Mar 7, 2017 no reason for this besides everytime i read one of his post in this sxn i just shake my head
Mar 7, 2017 and @Ben shaking your head at what? you didn't even say anything....shut yo a--- up her disappearing for 2 straight weeks doesn't bother me. and the reason it doesn't is because i don't have any control over it. its one thing to not respond to someones texts or messages immediately or the same day......but two weeks is a long a--- time.....especially since she was communicating with me a lot more consistently before she vanished for those two straight weeks. not a big deal to me..........its just strange more than anything
Mar 7, 2017 Confidence really. Go to frat parties or upperclassmen parties. Chat up with them as if age & grade is just a number. Just have sauce and talk to them like they were just any other girl, not subject wise because most of them have jobs and bills and young adult things to worry about and you are focused on what new game to buy or other juvenile things they can't relate to.
Mar 7, 2017 Like others have said it could be something going on in her life or she's just busy etc. But honestly what I think is more likely is she was interested in another guy she met off tinder and trying to pursue that, then when it didn't work out she went back to you. Might sound kinda cruel but it's also the most likely explanation imo.
Mar 8, 2017 ok. thanks. i'll keep that in mind. as i said before, its not a big deal. its just weird when you're talking to someone and they randomly stop talking. but you live and you learn and i'll remember that for next time. although tinder isn't the only avenue i use for meeting women, one of the reasons I like it so much is because it makes it easier to gauge a woman's interest level. in other words, it filters out the people who aren't interested in you. if you match with a girl, then you know that she's at least a little interested. whereas, when you go to a bar or club or whatever and you're trying to meet women....its harder to gauge their interest level. its much more of a guessing game.

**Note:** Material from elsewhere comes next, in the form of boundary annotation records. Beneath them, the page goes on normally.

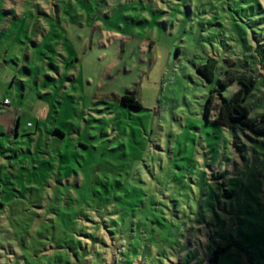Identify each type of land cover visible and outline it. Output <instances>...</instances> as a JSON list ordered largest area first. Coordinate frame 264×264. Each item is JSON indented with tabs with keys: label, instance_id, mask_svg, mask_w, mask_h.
Here are the masks:
<instances>
[{
	"label": "rangeland",
	"instance_id": "obj_1",
	"mask_svg": "<svg viewBox=\"0 0 264 264\" xmlns=\"http://www.w3.org/2000/svg\"><path fill=\"white\" fill-rule=\"evenodd\" d=\"M256 47L264 0H0V264H264V135L197 72L257 120Z\"/></svg>",
	"mask_w": 264,
	"mask_h": 264
},
{
	"label": "trees",
	"instance_id": "obj_2",
	"mask_svg": "<svg viewBox=\"0 0 264 264\" xmlns=\"http://www.w3.org/2000/svg\"><path fill=\"white\" fill-rule=\"evenodd\" d=\"M256 53L261 61V66L264 69V52L261 47H256ZM220 59L214 56H209L205 63L197 68V72L208 82L218 80L221 87L228 86L229 83L238 81L242 85L230 98H224L221 104L217 107L214 104V96L211 94L205 106V116H209L213 110H217L218 114L214 118V122L223 127L231 129H239L245 132H250L255 135H264V114L257 120L250 117V109L245 104L250 93L257 85L254 78L238 77L239 71L229 67L225 70L223 78L218 76V67ZM124 105H131L135 108H141V103L132 95H124L121 98ZM232 244L222 241L217 244L210 257L213 264L219 260L220 254L226 253Z\"/></svg>",
	"mask_w": 264,
	"mask_h": 264
},
{
	"label": "built area",
	"instance_id": "obj_3",
	"mask_svg": "<svg viewBox=\"0 0 264 264\" xmlns=\"http://www.w3.org/2000/svg\"><path fill=\"white\" fill-rule=\"evenodd\" d=\"M5 104H9L10 102L8 100H5ZM205 264H213L212 260L209 259Z\"/></svg>",
	"mask_w": 264,
	"mask_h": 264
},
{
	"label": "crops",
	"instance_id": "obj_4",
	"mask_svg": "<svg viewBox=\"0 0 264 264\" xmlns=\"http://www.w3.org/2000/svg\"><path fill=\"white\" fill-rule=\"evenodd\" d=\"M10 104H11V102H10L9 104H5V105L7 106V105H10ZM13 119H14V118H13Z\"/></svg>",
	"mask_w": 264,
	"mask_h": 264
}]
</instances>
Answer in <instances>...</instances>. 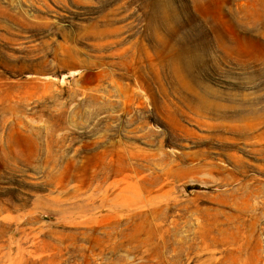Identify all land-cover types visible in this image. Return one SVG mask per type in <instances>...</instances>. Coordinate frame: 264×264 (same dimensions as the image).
<instances>
[{
    "label": "rangeland",
    "instance_id": "1",
    "mask_svg": "<svg viewBox=\"0 0 264 264\" xmlns=\"http://www.w3.org/2000/svg\"><path fill=\"white\" fill-rule=\"evenodd\" d=\"M0 264H264V0H0Z\"/></svg>",
    "mask_w": 264,
    "mask_h": 264
}]
</instances>
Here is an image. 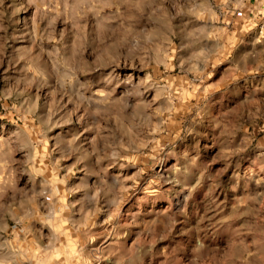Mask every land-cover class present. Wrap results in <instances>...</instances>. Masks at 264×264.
Instances as JSON below:
<instances>
[{
    "label": "rangeland",
    "instance_id": "rangeland-1",
    "mask_svg": "<svg viewBox=\"0 0 264 264\" xmlns=\"http://www.w3.org/2000/svg\"><path fill=\"white\" fill-rule=\"evenodd\" d=\"M264 0H0V264H264Z\"/></svg>",
    "mask_w": 264,
    "mask_h": 264
},
{
    "label": "built area",
    "instance_id": "built-area-1",
    "mask_svg": "<svg viewBox=\"0 0 264 264\" xmlns=\"http://www.w3.org/2000/svg\"><path fill=\"white\" fill-rule=\"evenodd\" d=\"M255 17H257L256 32L260 36L264 35V6H262V9L257 10Z\"/></svg>",
    "mask_w": 264,
    "mask_h": 264
}]
</instances>
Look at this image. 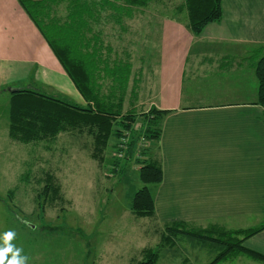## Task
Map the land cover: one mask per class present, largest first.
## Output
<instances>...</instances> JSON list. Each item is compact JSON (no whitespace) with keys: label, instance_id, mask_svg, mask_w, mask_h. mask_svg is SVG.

Mar 10, 2017 @Poohdini @Mike Tyson I need an advice. long story short: matched with a girl on tuesday, talked a bit, next day we transferred over to whatsapp. today we spoke briefly but nothing really worth mentioning. normally i am not a big fan of the online s--- and do it just for s--- and giggles but this girl seems cool so want to give it a try. should i just try for a date tommorow, or keep chatting up for a day or two and after that? any ideas to spice things up. moh life brudas
Mar 10, 2017 I'd say just ask her out now. But I'd defer to @Poohdini for a second opinion since I've never used tinder myself. Once you get the number you're in though.
Mar 10, 2017 Yeah like @Mike Tyson said once you get her off tinder you're basically in. You got nothing to lose at this point. I'd go to her with plans already in mind. I just feel like there's a higher success rate that way rather than just asking if she wants to hang out. Snapchat is #1 imo.